Von Auto überfahren:

Schwerverletzter Junge liegt im Koma

Nach dem schrecklichen Unfall mit einem kleinen Jungen werden jetzt die Örtlichkeiten untersucht. Für viele sind diese eine mögliche Ursache.

Das Kind wurde in die Universitätsklinik Greifswald geflogen. Der Zustand des Jungen soll stabil sein.
Lutz Reuter Das Kind wurde in die Universitätsklinik Greifswald geflogen. Der Zustand des Jungen soll stabil sein.

Der kleine Junge, der vor dem Prenzlauer Asylbewerberheim angefahren worden ist, musste ins künstliche Koma versetzt werden. Das teilte die Polizei am Freitag auf Nachfrage mit. Der Zustand des Schülers wird von den Ärzten aber nach wie vor als stabil eingeschätzt. Mit Unterstützung des Sozialamtes hat die Mutter ihr Kind mittlerweile im Greifswalder Klinikum besuchen können.

Nach dem tragischen Unfall ist nun Kritik an den örtlichen Gegebenheiten in diesem Bereich laut geworden. Viele Leser äußerten nach dem Bericht, dass sie schon lange befürchtet hätten, dass dort einmal etwas passiert, weil spielende Kinder am Straßenrand keine Ausnahme seien. In diesem Fall hatte der Junge aber wohl mit seiner Mama am Straßenrand gestanden, in der Absicht, die Fahrbahn zu überqueren. Warum er plötzlich losgelaufen war, weiß niemand.

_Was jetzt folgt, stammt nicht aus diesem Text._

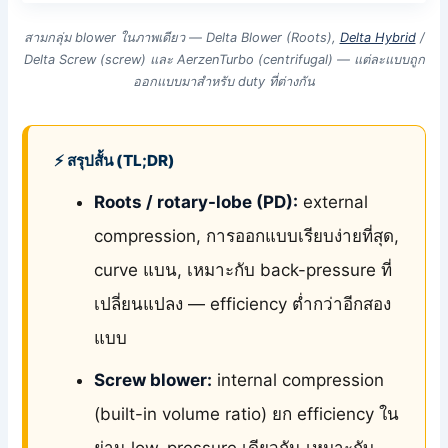
สามกลุ่ม blower ในภาพเดียว — Delta Blower (Roots),
Delta Hybrid
/
Delta Screw (screw) และ AerzenTurbo (centrifugal) — แต่ละแบบถูก
ออกแบบมาสำหรับ duty ที่ต่างกัน
⚡ สรุปสั้น (TL;DR)
Roots / rotary-lobe (PD):
external
compression, การออกแบบเรียบง่ายที่สุด,
curve แบน, เหมาะกับ back-pressure ที่
เปลี่ยนแปลง — efficiency ต่ำกว่าอีกสอง
แบบ
Screw blower:
internal compression
(built-in volume ratio) ยก efficiency ใน
ย่าน low-pressure เดียวกัน เหมาะกับ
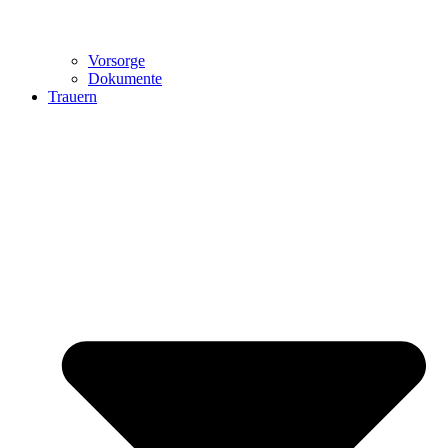
Vorsorge
Dokumente
Trauern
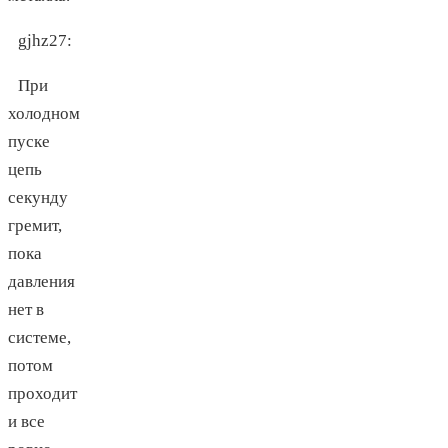
gjhz27
:
При
холодном
пуске
цепь
секунду
гремит,
пока
давления
нет в
системе,
потом
проходит
и все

Kontrollen deuten nicht auf Raser hin

Im Heim räumte man ein, dass es aufgrund steigender Belegungszahlen zurzeit Probleme gebe. Dort, wo sich bis vor Kurzem noch ein Spielplatz befand, werden momentan nämlich die Wohncontainer für die Neuzugänge errichtet. Mit der Konsequenz, dass die dort wohnenden Mädchen und Jungen gegenwärtig keine Sport- und Freizeitanlagen vor der Tür haben. In der Folge spielen sie manchmal auch direkt an der Straße. Es gibt zwar eine Mauer und extra Barrieren, die das spontane Hinauslaufen verhindern sollen, aber einen umfänglichen Schutz bieten diese vermutlich nicht. 

Beim Landkreis war zu erfahren, dass das Problem erkannt sei und man gemeinsam mit dem Betreiber nach Lösungen suche. Die Bauarbeiten sollen in den nächsten Tagen abgeschlossen sein. Unmittelbar danach will man beginnen, die Situation zu entschärfen. Fläche sei vorhanden, so Sprecherin Ramona Fischer. Die Stadt sicherte zu, dass sich das Ordnungsamt diesen Bereich noch einmal vornehmen werde. Es habe seit 2001, als dort ein Asylbewerberkind tödlich verunglückt war, aber schon regelmäßig Kontrollen gegeben. Die deuteten allerdings nicht darauf hin, dass dort besonders gerast wird.